Studies on enhancing the utility of TPW for HAS have been reported, including an additional PSV [10, 18] or waveform grading system [22] as a solution. The initial criteria proposed by Dodd III et al. [10] also included a PSV threshold > 2 m/s besides TPW, and the combined parameters yielded 97% sensitivity and 64% specificity for marked arterial disease. However, Park et al. [18] suggested a contrary PSV threshold ≤ 48 cm/s, which improved the false-positive rate from 11.2% to 1.0% when combined with TPW. In addition, Choi et al. [22] proposed a TPW waveform grading system that achieved sensitivities of 78%–80% and specificities of 89%–91% when combined with RI < 0.5. However, these solutions appear to be suboptimal for clinical practice for the following reasons: (1) successfully detecting PSV in the region of stenosis is difficult to achieve because it is often difficult to identify the region of stenosis, usually at or near the anastomosis, due to its tiny arterial caliber and deep location or due to a poor sonic window and a discontinuous display of hepatic arterial flow. Even if a PSV is achieved, identifying whether it represents the real PSV in the region of stenosis or distal to stenosis is also difficult because the blood flow velocity increases initially in a critical stenosis and then rapidly decreases; (2) waveform pattern analysis is subjective; thus, attaining homologous results among different institutions worldwide may be difficult. In contrast, we proposed adding abnormal liver function and new cut-off values for DUS, which consisted of only RI and SAT (both of which are routinely obtained at most institutions). We believe that as routine parameters for DUS, RI, and SAT would be simpler and easier to adopt in practice than PSV and waveform pattern analysis to detect HAS in patients.

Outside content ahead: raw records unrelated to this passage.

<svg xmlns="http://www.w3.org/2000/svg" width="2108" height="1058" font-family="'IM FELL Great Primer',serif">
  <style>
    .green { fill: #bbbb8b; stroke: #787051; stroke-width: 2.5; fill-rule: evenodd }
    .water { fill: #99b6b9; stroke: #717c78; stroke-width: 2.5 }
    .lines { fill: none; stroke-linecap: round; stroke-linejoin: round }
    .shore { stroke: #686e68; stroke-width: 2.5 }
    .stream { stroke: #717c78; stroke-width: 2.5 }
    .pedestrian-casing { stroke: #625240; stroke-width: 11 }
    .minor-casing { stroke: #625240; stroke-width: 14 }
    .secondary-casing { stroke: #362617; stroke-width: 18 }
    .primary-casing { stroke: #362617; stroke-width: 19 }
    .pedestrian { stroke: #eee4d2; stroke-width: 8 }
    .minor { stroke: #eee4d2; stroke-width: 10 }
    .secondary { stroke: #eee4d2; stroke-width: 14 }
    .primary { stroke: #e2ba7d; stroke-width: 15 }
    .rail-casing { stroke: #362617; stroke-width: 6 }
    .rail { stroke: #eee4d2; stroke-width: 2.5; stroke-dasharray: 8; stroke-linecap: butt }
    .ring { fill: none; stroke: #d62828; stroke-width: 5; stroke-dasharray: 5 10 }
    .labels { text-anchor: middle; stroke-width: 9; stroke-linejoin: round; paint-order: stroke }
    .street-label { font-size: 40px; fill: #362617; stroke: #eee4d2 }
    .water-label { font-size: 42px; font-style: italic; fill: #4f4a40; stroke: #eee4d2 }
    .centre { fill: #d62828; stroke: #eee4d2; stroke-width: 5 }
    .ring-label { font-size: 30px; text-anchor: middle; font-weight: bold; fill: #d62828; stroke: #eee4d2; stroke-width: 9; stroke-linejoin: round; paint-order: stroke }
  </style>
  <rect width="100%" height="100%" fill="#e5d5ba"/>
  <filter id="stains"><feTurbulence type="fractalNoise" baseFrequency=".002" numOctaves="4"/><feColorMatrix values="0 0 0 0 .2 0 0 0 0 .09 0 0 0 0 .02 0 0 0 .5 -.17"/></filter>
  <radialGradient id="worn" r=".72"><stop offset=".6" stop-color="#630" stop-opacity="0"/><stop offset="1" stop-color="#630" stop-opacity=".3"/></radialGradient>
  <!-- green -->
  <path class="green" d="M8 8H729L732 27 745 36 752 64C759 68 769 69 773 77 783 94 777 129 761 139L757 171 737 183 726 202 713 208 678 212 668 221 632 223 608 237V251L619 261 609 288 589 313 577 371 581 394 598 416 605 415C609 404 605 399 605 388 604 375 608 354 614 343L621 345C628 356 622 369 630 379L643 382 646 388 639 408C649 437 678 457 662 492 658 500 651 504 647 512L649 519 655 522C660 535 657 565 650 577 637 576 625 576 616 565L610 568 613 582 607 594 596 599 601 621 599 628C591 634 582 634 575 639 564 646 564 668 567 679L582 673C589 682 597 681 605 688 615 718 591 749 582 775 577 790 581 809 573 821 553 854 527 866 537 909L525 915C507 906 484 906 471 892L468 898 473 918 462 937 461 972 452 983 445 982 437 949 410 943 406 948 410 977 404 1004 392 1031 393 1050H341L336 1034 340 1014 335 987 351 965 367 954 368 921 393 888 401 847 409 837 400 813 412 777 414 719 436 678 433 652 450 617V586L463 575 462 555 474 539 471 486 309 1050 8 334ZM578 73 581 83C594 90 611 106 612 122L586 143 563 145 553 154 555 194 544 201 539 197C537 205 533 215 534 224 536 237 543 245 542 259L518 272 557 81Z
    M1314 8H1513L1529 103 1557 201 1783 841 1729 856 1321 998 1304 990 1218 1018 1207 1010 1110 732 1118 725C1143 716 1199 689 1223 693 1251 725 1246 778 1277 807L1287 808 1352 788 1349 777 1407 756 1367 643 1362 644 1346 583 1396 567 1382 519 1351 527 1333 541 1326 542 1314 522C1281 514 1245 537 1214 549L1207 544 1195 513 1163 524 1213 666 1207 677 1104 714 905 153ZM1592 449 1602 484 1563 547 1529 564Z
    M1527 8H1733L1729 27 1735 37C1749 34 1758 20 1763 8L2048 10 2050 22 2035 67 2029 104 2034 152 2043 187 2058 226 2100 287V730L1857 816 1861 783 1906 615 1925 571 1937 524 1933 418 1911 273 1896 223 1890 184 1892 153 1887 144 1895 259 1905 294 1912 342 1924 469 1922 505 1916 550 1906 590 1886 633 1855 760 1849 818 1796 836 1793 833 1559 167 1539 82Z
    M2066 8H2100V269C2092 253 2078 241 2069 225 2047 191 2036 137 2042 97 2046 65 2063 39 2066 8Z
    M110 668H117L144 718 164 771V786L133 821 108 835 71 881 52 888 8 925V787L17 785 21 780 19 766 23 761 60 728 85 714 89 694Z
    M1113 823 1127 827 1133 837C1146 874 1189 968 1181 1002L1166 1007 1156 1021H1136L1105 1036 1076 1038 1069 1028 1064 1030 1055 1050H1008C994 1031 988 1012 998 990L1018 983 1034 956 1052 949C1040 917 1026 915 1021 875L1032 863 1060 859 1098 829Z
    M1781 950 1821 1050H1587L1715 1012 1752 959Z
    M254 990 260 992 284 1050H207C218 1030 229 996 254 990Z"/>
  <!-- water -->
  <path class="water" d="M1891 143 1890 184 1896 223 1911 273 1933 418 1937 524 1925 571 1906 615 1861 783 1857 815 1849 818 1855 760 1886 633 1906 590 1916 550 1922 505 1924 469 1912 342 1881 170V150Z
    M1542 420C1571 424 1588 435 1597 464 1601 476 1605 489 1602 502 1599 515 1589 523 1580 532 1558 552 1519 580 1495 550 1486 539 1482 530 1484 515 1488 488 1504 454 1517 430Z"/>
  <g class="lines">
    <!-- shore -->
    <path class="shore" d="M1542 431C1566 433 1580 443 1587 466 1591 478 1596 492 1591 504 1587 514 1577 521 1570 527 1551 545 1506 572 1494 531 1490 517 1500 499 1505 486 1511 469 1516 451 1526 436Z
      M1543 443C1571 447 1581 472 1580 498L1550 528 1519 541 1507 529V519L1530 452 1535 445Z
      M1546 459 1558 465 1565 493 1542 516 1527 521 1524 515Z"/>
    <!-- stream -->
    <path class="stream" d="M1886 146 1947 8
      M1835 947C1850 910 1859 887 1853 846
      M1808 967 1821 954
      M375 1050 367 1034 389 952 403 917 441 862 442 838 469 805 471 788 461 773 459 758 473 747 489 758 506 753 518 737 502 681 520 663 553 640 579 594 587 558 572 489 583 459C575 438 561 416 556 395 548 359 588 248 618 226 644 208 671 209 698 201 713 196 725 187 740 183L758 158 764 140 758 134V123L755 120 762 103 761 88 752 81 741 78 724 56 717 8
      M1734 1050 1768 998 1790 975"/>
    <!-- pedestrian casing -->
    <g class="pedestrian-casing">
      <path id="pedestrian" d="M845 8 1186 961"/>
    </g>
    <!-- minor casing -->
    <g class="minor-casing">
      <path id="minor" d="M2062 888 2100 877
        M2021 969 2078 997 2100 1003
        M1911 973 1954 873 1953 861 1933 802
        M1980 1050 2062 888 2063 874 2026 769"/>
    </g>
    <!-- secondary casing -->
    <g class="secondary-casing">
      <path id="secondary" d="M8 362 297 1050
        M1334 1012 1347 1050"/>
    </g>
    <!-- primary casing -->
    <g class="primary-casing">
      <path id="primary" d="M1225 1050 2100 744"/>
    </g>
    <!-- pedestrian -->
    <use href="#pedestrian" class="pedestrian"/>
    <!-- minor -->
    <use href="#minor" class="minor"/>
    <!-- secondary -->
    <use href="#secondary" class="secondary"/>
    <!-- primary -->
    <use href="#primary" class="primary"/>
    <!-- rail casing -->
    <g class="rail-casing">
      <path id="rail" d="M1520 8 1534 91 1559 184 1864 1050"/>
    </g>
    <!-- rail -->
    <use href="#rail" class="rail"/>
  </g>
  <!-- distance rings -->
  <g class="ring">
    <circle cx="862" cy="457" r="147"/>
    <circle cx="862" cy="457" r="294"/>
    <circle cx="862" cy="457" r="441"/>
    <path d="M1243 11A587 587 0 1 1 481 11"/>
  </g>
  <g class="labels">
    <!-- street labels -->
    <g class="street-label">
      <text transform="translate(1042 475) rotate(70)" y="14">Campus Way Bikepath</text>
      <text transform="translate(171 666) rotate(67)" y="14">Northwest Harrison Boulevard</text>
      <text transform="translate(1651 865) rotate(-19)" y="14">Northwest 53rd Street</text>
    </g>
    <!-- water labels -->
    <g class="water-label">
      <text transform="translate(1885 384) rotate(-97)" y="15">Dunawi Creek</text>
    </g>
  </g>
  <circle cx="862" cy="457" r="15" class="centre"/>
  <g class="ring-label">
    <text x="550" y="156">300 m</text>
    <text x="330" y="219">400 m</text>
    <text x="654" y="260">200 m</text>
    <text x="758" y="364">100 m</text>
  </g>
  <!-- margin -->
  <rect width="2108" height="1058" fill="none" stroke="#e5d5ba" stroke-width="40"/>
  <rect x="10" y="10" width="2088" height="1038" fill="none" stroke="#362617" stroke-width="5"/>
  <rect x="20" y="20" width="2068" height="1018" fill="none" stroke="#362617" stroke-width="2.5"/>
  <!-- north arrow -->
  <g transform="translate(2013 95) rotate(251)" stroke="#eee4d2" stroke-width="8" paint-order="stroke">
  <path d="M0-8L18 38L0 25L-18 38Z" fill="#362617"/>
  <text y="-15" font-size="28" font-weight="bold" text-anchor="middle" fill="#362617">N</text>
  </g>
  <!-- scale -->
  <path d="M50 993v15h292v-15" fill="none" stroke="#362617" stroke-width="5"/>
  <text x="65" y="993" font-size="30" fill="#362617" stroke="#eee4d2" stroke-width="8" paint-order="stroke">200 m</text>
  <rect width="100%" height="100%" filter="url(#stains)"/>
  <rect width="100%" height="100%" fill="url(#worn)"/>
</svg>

Our study also had several limitations. First, the design of retrospective studies is inherently limited in terms of the adjusted analysis that could be expected with a randomized controlled study. Instead, we compared age, sex, and liver-transplant type between the HAS and non-HAS groups as potential confounders, and no significant differences were found between these two groups (all P > 0.05). Second, the patients in the study were included over the course of a 10-year study period, resulting in the inclusion of the work of surgeons and sonographers with varying skill and experience and the results of various DUS machines and techniques. Relying on RI and SAT measurements by three different radiologists without assessing inter-observer variability is another limitation. In our study, all surgery and DUS examinations were performed using strict protocols that were already established for clinical purposes, including indication of types of arterial anastomosis and measurements of RI and SAT with accurate manual angle correction. Third, a verification bias is inherent in our study, wherein the patients with positive index test results selectively undergo the reference procedure, resulting in the exclusion of subjects with negative index test results and a higher diagnostic rate of HAS after LT of 39.0% (67/172) in our study, whereas the estimated incidence is reported to be 5%–9% in the literature [3, 23, 24]. This discrepancy is inevitable because it is difficult to routinely provide all patients with reference procedures. Fourth, most cases in our study used CTA (90.1%, 155/172) rather than DSA (9.9%, 17/172) as the reference. Although CTA and its reconstruction are reported to be well correlated with DSA in the diagnosis of HAS [25, 26], it is still a relatively imperfect reference compared with DSA. However, CTA is more commonly performed for the confirmative diagnosis of HAS at our institution because it is less invasive and correlates well with DSA in the diagnosis of HAS.

In summary, using either (1) RI < 0.4 or SAT > 0.12 s, or (2) traditional TPW (RI < 0.5 and SAT > 0.08 s) in the presence of abnormal liver functions as the DUS criteria for HAS will significantly decrease the false-positive rate compared to traditional TPW without a significant increase in the false-negative rate.